The Information Commissioner’s Office (ICO) has issued a reprimand to Charnwood Borough Council after it disclosed the new address of a domestic abuse victim to her ex-partner.
The ICO has called on other organisations to learn lessons from the incident to ensure they are not at risk of making the same mistake.
They should make sure:
- Alerts are put on files if staff need to be especially vigilant when someone is a vulnerable service user
- A proper process is in place for address changes
- Data protection training is carried out, including refresher training.
In this case, the council’s process for updating addresses was not clear. A letter detailing the new address of the victim was sent to the previous address she shared with her ex-partner. The letter was later confirmed to have been opened and read by the ex-partner.
The incident reinforces the call by the Information Commissioner earlier this year for organisations to handle personal information properly to avoid putting victims of domestic abuse at the risk of further danger.
“This mistake was caused by a lack of appropriate refresher training, and the absence of a clear process. It led to significant distress and had the potential to put the victim in real danger.
“Vulnerable people need to be able to trust public sector organisations to look after their most sensitive details. We hope other organisations can learn from what went wrong in this case and ensure they know what to do to stop it happening at their organisation.”
- Natasha Longson, ICO Head of Investigations
Notes to editors
- The ICO is the UK’s independent regulator for data protection and information rights law, upholding information rights in the public interest, promoting openness by public bodies and data privacy for individuals.
- The ICO has specific responsibilities set out in the Data Protection Act 2018 (DPA2018), the United Kingdom General Data Protection Regulation (UK GDPR), the Freedom of Information Act 2000 (FOIA), Environmental Information Regulations 2004 (EIR), Privacy and Electronic Communications Regulations 2003 (PECR) and a further five acts and regulations.
- The ICO can take action to address and change the behaviour of organisations and individuals that collect, use, and keep personal information. This includes criminal prosecution, non-criminal enforcement and audit.
- To report a concern to the ICO telephone call our helpline on 0303 123 1113, or go to ico.org.uk/concerns.
- The ICO revised its approach to public sector enforcement last year. It aims to encourage greater data protection compliance from public authorities to prevent harms before they occur.

Dataset excerpts
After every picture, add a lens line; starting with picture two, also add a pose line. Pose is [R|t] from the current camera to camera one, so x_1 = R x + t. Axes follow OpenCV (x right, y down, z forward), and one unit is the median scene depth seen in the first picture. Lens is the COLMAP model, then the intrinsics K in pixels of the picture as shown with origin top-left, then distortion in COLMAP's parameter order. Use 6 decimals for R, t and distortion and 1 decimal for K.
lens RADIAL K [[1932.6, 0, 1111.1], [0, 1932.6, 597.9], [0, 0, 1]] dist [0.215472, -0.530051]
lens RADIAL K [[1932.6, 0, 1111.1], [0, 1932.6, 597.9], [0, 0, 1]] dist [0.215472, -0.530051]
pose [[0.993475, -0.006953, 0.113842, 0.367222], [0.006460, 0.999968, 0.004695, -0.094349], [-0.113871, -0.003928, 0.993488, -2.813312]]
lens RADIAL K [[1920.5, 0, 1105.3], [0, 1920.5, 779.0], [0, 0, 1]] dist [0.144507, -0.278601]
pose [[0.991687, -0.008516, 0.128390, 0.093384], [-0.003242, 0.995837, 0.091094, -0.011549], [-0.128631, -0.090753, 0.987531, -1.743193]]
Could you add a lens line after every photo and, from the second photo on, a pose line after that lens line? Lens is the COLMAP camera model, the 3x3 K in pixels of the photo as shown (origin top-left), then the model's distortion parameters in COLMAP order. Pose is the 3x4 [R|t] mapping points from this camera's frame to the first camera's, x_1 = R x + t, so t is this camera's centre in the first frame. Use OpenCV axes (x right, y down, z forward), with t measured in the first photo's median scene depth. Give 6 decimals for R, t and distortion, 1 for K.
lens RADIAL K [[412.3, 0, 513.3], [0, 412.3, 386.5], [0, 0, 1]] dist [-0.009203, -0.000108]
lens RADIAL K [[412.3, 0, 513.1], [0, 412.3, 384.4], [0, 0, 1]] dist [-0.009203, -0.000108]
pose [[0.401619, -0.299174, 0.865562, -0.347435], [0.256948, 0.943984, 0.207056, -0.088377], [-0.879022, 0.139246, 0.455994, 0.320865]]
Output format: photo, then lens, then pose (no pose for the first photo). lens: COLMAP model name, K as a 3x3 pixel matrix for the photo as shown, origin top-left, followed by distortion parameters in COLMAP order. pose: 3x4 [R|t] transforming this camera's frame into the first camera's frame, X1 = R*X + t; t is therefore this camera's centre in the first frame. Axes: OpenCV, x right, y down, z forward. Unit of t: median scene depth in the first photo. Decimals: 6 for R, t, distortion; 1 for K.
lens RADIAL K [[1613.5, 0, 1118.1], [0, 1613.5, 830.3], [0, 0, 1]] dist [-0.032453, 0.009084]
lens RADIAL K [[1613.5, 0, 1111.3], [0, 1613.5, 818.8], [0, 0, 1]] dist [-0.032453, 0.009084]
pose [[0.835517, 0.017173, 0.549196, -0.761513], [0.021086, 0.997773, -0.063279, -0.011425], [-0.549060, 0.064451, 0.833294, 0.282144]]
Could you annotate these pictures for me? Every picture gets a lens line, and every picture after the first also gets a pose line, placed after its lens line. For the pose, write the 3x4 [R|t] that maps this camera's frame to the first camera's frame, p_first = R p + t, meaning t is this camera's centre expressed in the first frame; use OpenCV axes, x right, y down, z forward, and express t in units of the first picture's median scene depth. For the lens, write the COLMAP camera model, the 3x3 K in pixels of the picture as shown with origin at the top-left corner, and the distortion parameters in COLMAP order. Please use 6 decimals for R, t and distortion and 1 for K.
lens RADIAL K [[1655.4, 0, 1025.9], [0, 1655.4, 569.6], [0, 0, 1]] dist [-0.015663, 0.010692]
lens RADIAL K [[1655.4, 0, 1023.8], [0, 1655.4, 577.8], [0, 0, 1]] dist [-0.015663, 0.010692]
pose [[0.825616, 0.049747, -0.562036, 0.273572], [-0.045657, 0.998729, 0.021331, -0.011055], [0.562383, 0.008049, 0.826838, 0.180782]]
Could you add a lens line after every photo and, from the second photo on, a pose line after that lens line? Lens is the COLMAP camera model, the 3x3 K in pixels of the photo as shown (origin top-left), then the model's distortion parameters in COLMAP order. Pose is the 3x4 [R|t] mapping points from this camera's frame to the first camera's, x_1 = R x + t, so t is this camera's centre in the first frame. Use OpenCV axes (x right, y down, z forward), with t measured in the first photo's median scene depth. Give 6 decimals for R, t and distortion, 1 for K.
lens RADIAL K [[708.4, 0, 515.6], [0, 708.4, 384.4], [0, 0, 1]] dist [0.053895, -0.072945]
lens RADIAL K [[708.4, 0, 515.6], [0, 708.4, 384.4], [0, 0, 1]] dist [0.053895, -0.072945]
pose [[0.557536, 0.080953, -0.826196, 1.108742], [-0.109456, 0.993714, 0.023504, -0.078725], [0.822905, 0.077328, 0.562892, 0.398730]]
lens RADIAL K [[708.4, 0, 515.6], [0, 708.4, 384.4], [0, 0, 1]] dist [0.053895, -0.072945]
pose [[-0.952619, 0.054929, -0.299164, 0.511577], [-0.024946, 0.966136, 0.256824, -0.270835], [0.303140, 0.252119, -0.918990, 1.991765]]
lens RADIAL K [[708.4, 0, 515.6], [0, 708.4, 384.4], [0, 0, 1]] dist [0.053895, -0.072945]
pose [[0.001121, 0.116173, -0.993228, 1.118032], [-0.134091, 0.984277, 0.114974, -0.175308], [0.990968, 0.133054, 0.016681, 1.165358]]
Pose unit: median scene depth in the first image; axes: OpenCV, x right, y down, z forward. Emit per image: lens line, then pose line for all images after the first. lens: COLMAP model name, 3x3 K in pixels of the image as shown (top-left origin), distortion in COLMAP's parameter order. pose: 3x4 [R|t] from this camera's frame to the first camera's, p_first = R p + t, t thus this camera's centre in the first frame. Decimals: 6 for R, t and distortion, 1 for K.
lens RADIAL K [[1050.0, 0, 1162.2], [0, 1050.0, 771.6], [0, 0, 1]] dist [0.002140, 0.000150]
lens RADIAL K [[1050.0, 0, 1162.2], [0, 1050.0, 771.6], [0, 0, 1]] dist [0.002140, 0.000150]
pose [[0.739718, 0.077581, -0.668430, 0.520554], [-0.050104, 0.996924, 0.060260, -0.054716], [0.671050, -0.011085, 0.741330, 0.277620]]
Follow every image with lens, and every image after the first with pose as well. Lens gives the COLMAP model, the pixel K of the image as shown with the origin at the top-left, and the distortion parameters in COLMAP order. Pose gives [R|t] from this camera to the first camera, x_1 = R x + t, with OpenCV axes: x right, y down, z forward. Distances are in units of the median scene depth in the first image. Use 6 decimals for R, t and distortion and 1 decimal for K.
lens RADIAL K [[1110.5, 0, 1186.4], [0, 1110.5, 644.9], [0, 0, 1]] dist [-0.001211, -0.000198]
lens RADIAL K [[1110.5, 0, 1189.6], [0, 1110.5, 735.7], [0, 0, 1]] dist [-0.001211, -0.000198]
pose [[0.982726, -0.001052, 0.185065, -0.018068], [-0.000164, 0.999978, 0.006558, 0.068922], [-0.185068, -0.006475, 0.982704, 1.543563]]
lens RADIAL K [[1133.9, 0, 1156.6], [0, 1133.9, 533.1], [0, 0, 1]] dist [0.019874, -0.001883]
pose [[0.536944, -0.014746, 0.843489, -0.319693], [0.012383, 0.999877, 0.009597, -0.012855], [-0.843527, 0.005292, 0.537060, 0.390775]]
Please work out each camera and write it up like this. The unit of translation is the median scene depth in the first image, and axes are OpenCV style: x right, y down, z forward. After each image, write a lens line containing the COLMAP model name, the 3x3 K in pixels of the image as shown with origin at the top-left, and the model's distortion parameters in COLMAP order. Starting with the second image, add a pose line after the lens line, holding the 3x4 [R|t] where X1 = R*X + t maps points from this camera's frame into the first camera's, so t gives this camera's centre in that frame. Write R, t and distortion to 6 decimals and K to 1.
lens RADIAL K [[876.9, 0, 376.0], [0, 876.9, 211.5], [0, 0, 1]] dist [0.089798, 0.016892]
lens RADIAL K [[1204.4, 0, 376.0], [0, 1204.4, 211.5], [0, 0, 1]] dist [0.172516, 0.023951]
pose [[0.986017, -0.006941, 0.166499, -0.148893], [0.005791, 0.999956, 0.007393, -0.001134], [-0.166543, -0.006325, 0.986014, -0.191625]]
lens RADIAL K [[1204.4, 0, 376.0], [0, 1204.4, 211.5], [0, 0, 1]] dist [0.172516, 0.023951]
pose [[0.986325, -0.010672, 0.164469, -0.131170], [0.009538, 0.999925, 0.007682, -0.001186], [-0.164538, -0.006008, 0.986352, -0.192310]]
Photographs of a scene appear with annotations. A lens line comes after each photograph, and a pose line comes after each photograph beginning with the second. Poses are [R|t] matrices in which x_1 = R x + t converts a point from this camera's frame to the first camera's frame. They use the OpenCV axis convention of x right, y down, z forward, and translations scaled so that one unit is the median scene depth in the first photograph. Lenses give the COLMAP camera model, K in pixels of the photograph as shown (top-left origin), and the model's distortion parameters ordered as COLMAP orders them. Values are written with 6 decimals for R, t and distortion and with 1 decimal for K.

Task A
Answer the following about the ICO reprimand announcement:
(i) Which council received the reprimand?
(ii) Who was confirmed to have opened and read the letter sent to the previous address?
(iii) What helpline telephone number is given for reporting a concern to the ICO?
Task B
Please transcribe the ICO reprimand announcement from "- The ICO can" up to and including "before they occur.".

Worked solution A
(i) Charnwood Borough Council
(ii) The victim's ex-partner
(iii) 0303 123 1113

Worked solution B
- The ICO can take action to address and change the behaviour of organisations and individuals that collect, use, and keep personal information. This includes criminal prosecution, non-criminal enforcement and audit.
- To report a concern to the ICO telephone call our helpline on 0303 123 1113, or go to ico.org.uk/concerns.
- The ICO revised its approach to public sector enforcement last year. It aims to encourage greater data protection compliance from public authorities to prevent harms before they occur.